Hes been living with them all winter! I have 2 ducks in there right now the ducks occupy the lower part but the pigeons have the higher part. ITs a huge loft. 


I am not sure what to do with all these birds though specially the wild one! I dusted them all and i am going to dust the wild bird soon to with seven dust again and de worm them just in case. all birds are let out during the day and always come back 2 get locked up at night. 
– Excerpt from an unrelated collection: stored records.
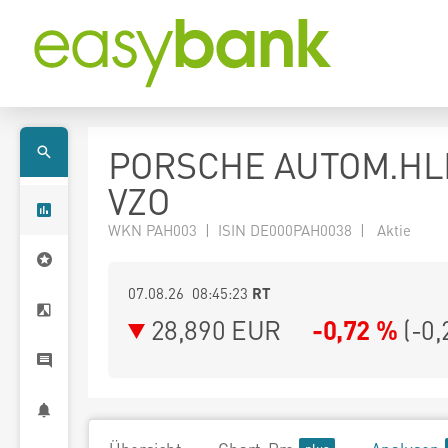
PORSCHE AUTOM.HL
VZO
WKN PAH003 | ISIN DE000PAH0038 | Aktie
07.08.26 08:45:23
RT
28,890
EUR
-0,72 %
(
-0,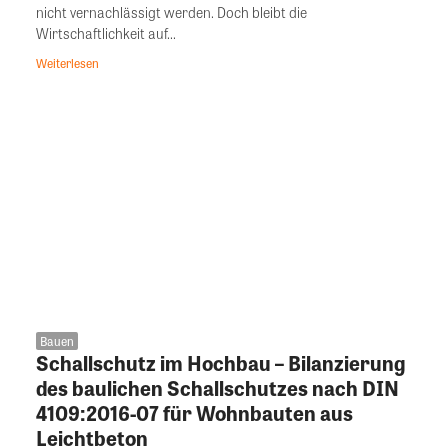
nicht vernachlässigt werden. Doch bleibt die
Wirtschaftlichkeit auf...
Weiterlesen
Bauen
Schallschutz im Hochbau – Bilanzierung
des baulichen Schallschutzes nach DIN
4109:2016-07 für Wohnbauten aus
Leichtbeton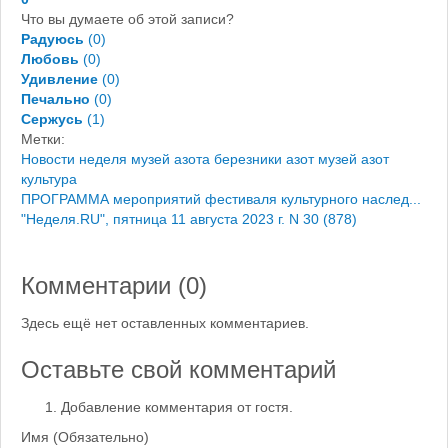
Что вы думаете об этой записи?
Радуюсь
(
0
)
Любовь
(
0
)
Удивление
(
0
)
Печально
(
0
)
Сержусь
(
1
)
Метки:
Новости
неделя
музей азота березники
азот музей
азот
культура
ПРОГРАММА мероприятий фестиваля культурного наслед...
"Неделя.RU", пятница 11 августа 2023 г. N 30 (878)
Комментарии (
0
)
Здесь ещё нет оставленных комментариев.
Оставьте свой комментарий
Добавление комментария от гостя.
Имя (Обязательно)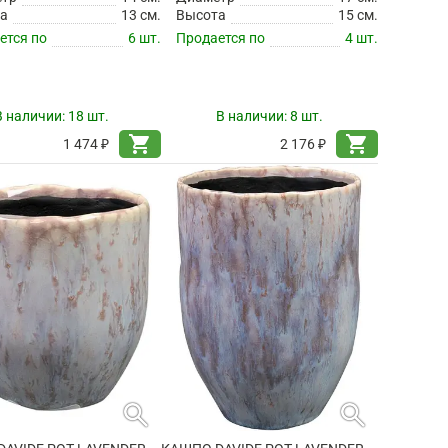
а
13 см.
Высота
15 см.
ется по
6 шт.
Продается по
4 шт.
В наличии:
18 шт.
В наличии:
8 шт.
shopping_cart
shopping_cart
1 474 ₽
2 176 ₽
search
search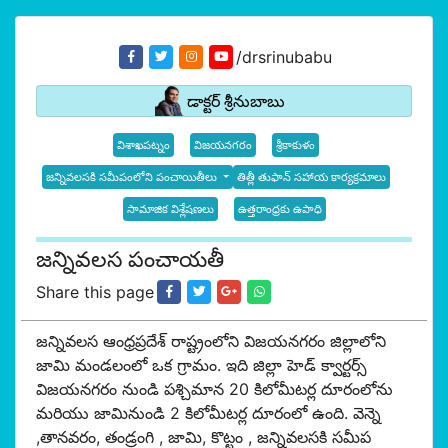
/drsrinubabu
డాక్టర్ శ్రీనుబాబు
విశాఖపట్నం
విజయనగరం
శ్రీకాకుళం
జన్నివలసకి సమీపంలోని పంచాయితీలు
తిత్లీ తుఫాన్ సహాయ కార్యక్రమాలు
సామాజిక విశ్లేషణలు
ఉత్తరాంధ్రకు ఉపాధి
జన్నివలస పంచాయతీ
Share this page
జన్నివలస ఆంధ్రప్రదేశ్ రాష్ట్రంలోని విజయనగరం జిల్లాలోని
జామి మండలంలో ఒక గ్రామం. ఇది జిల్లా హెడ్ క్వార్టర్స్
విజయనగరం నుండి పశ్చిమాన 20 కిలోమీటర్ల దూరంలోను
మరియు జామినుండి 2 కిలోమీటర్ల దూరంలో ఉంది. వెన్నె
,తానవరం, తండ్రంగి , జామి, కొట్టం , జన్నివలసకి సమీప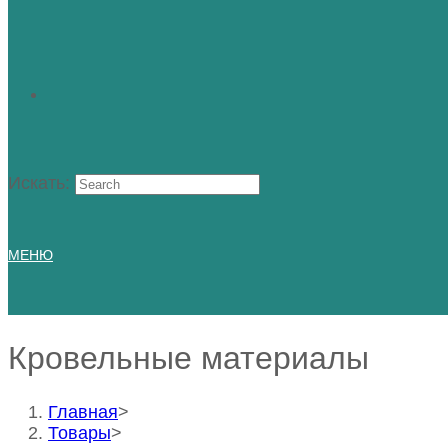
Искать:
МЕНЮ
Кровельные материалы
Главная
>
Товары
>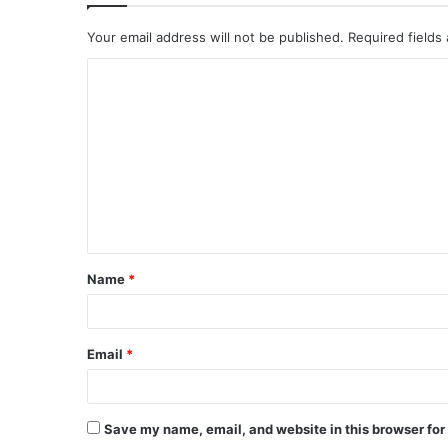
Your email address will not be published.
Required fields
C
o
m
m
e
n
t
Name
*
*
Email
*
Save my name, email, and website in this browser for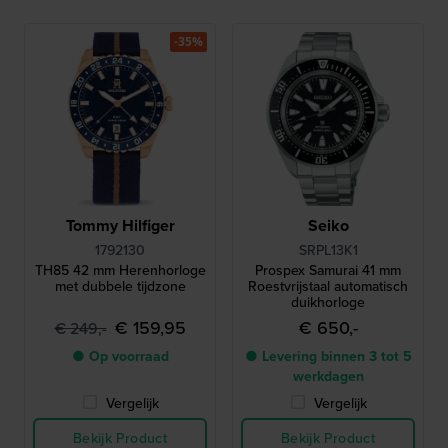
-35%
Tommy Hilfiger
Seiko
1792130
SRPL13K1
TH85 42 mm Herenhorloge
Prospex Samurai 41 mm
met dubbele tijdzone
Roestvrijstaal automatisch
duikhorloge
€ 159,95
€ 650,-
€ 249,-
● Op voorraad
● Levering binnen 3 tot 5
werkdagen
Vergelijk
Vergelijk
Bekijk Product
Bekijk Product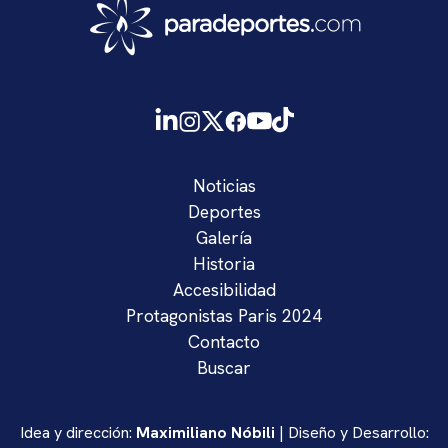
Noticias
Deportes
Galería
Historia
Accesibilidad
Protagonistas Paris 2024
Contacto
Buscar
Idea y dirección:
Maximiliano Nóbili
| Diseño y Desarrollo: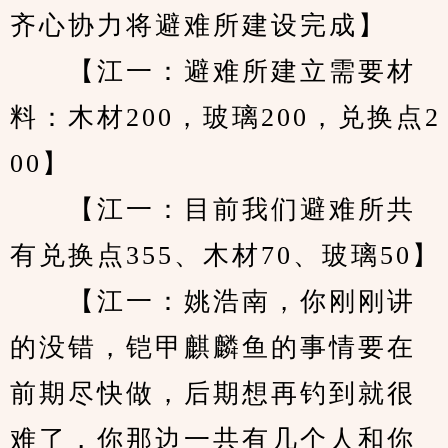
齐心协力将避难所建设完成】
　　【江一：避难所建立需要材
料：木材200，玻璃200，兑换点2
00】
　　【江一：目前我们避难所共
有兑换点355、木材70、玻璃50】
　　【江一：姚浩南，你刚刚讲
的没错，铠甲麒麟鱼的事情要在
前期尽快做，后期想再钓到就很
难了，你那边一共有几个人和你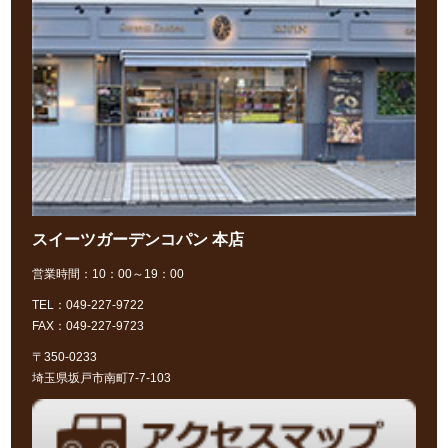
スイーツガーデンコパン 本店
営業時間：10：00～19：00
TEL：049-227-9722
FAX：049-227-9723
〒350-0233
埼玉県坂戸市南町7-7-103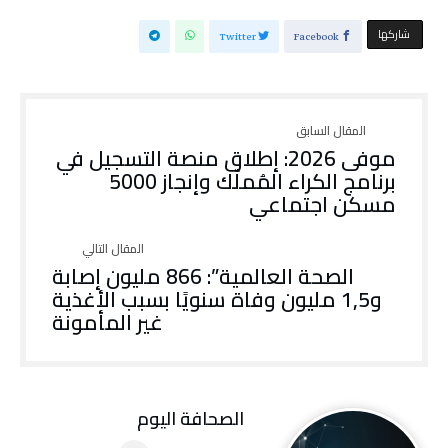
‫‫ شاركها‬
Twitter
Facebook
موفى 2026: إطلاق منصة التسجيل في
برنامج الكراء المُملّك وإنجاز 5000
مسكن اجتماعي
الصحة العالمية”: 866 مليون إصابة
و1,5 مليون وفاة سنويًا بسبب الأغذية
غير المأمونة
‭ ‬الصحافة‭ ‬اليوم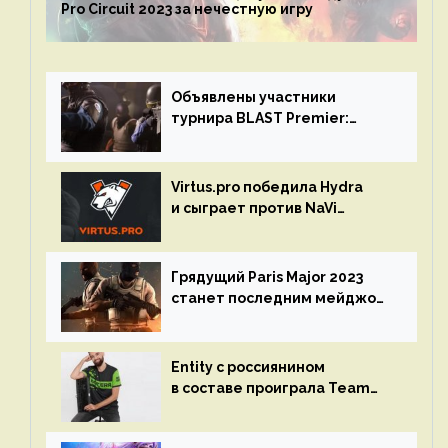
Pro Circuit 2023 за нечестную игру
Объявлены участники
турнира BLAST Premier:
Spring Final 2023 по CS:GO
Virtus.pro победила Hydra
и сыграет против NaVi
на турнире Dota Pro Circuit
Грядущий Paris Major 2023
станет последним мейджор-
турниром по CS GO
Entity с россиянином
в составе проиграла Team
Liquid на Dota Pro Circuit 2023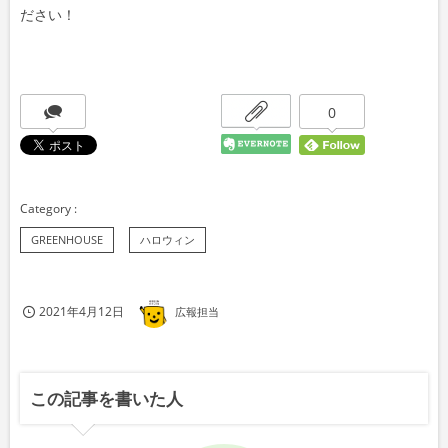
ださい！
0
GREENHOUSE
ハロウィン
2021年4月12日
広報担当
この記事を書いた人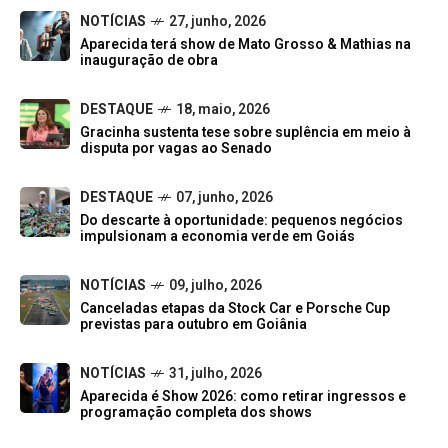
NOTÍCIAS
27, junho, 2026
Aparecida terá show de Mato Grosso & Mathias na
inauguração de obra
DESTAQUE
18, maio, 2026
Gracinha sustenta tese sobre suplência em meio à
disputa por vagas ao Senado
DESTAQUE
07, junho, 2026
Do descarte à oportunidade: pequenos negócios
impulsionam a economia verde em Goiás
NOTÍCIAS
09, julho, 2026
Canceladas etapas da Stock Car e Porsche Cup
previstas para outubro em Goiânia
NOTÍCIAS
31, julho, 2026
Aparecida é Show 2026: como retirar ingressos e
programação completa dos shows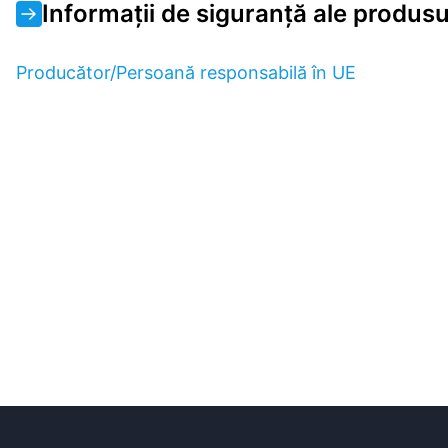
Informații de siguranță ale produsu
Producător/Persoană responsabilă în UE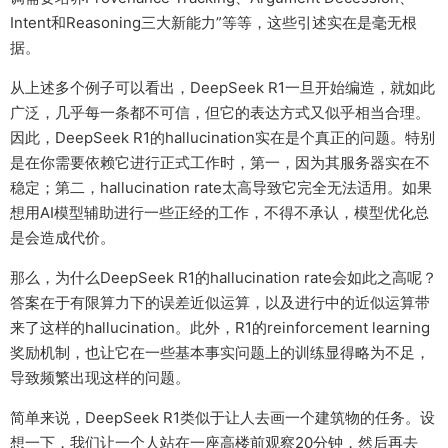
Intent和Reasoning三大新能力”等等，这些引述实在是毫无根
据。
从上述多个例子可以看出，DeepSeek R1一旦开始编造，就如此
广泛，几乎每一条都不可信，但它的表达方式又似乎相当合理。
因此，DeepSeek R1的hallucination实在是个真正的问题。特别
是在你需要依赖它进行正式工作时，第一，因为其服务器实在不
稳定；第二，hallucination rate太高导致它完全无法适用。如果
想用AI模型辅助进行一些正经的工作，不得不承认，模型优化总
是会造成代价。
那么，为什么DeepSeek R1的hallucination rate会如此之高呢？
答案在于有限算力下的误差近似运算，以及进行中的近似运算带
来了这样的hallucination。此外，R1的reinforcement learning
奖励机制，也让它在一些基本事实问题上的训练显得略为不足，
导致频繁出现这样的问题。
简单来说，DeepSeek R1类似于让人去画一个建筑物的任务。设
想一下，我们让一个人站在一座高楼前观察20分钟，然后再去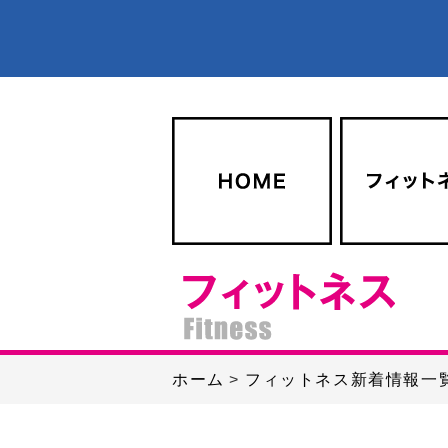
ホーム
フィットネス新着情報一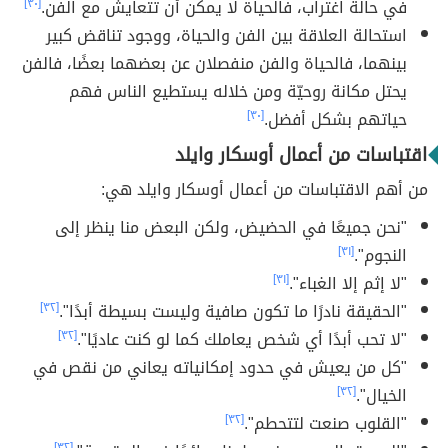
في حالة اغتراب، فالحياة لا يمكن أن تتعايش مع الفن.
[٣٠]
استحالة العلاقة بين الفن والحياة، ووجود تناقض كبير
بينهما، فالحياة والفن منفصلان عن بعضهما بعضًا، فالفن
يحتل مكانة روحيّة ومن خلاله يستطيع الناس فهم
حياتهم بشكل أفضل.
[٣٠]
اقتباسات من أعمال أوسكار وايلد
من أهم الاقتباسات من أعمال أوسكار وايلد هي:
"نحن جميعًا في الحضيض، ولكن البعض منا ينظر إلى
النجوم".
[٣١]
"لا إثم إلا الغباء".
[٣١]
"الحقيقة نادرًا ما تكون صافية وليست بسيطة أبدًا".
[٣٢]
"لا تحب أبدًا أي شخص يعاملك كما لو كنت عاديًا".
[٣٢]
"كل من يعيش في حدود إمكانياته يعاني من نقص في
الخيال".
[٣٢]
"القلوب صنعت لتتحطم".
[٣٢]
[٣٢]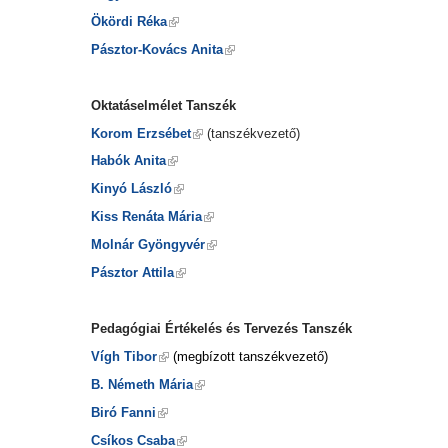
Ökördi Réka
Pásztor-Kovács Anita
Oktatáselmélet Tanszék
Korom Erzsébet
(tanszékvezető)
Habók Anita
Kinyó László
Kiss Renáta Mária
Molnár Gyöngyvér
Pásztor Attila
Pedagógiai Értékelés és Tervezés Tanszék
Vígh Tibor
(megbízott tanszékvezető)
B. Németh Mária
Biró Fanni
Csíkos Csaba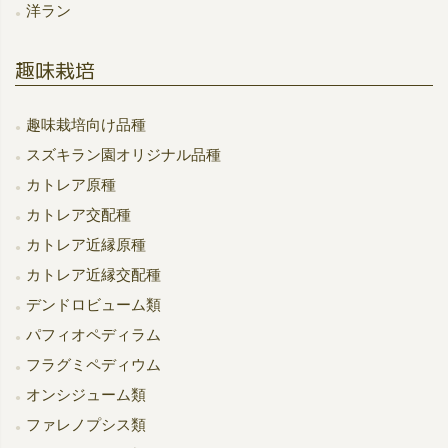
洋ラン
趣味栽培
趣味栽培向け品種
スズキラン園オリジナル品種
カトレア原種
カトレア交配種
カトレア近縁原種
カトレア近縁交配種
デンドロビューム類
パフィオペディラム
フラグミペディウム
オンシジューム類
ファレノプシス類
SOme of them are JAW DROPPINg beautiful! Some of them i can't tell what kind of birds they are? But i just can't believe i am keeping a wild bird i mean the wild bird should be on his own no? SInce he forced his way into my loft i couldnt just throw him out on his own in the winter so i let him live in the loft for the winter, where it is warm and full of food. BUt i am not sure what to do with these guys. ANyone have any ideas?


----------



## scuba0095 (May 23, 2006)

people around me know i love birds and keep my own pigeons so they will put their "extras" in a box and just leave them there, cause they know ill take care of them

ALso people will tell me that they have extra pigeons and are going to be turned into "food" if i don't take them 


hhere is a video of them http://www.youtube.com/watch?v=c8eIvOcjIH0&feature=channel_page


see how pretty some are OMG they look like starlings 

http://www.youtube.com/watch?v=nlPzBT-PxYU&feature=channel_page

all of them r domestic except for one


----------



## Reti (Jul 20, 2003)

I don't know what to tell you to do with them.
Can you just have an open loft and let them come and go as they please? Some might eventually move on.

Reti


----------



## wolfwood (Jan 26, 2009)

We got started with this "pigeon thing" because a pij appeared....and stayed. He was young and looked like a "wild pigeon" - we now know that coloring is called "Blue Bar". We assumed he was wild but was certainly willing to be handled and had no problem figuring out the feed/water dishes. He's not banded but had to be someone's "pet". At any rate, he had free flight in and out of our garage, and came home every night for dinner. Now he lives in the loft with the others we've rescued and, in fact, his 1st clutch is due to hatch on Sunday. Magellan made it clear that he was settling in and had NO intention of leaving. You might want to prepare for that!

Are you sure your "wild bird" is really wild?


----------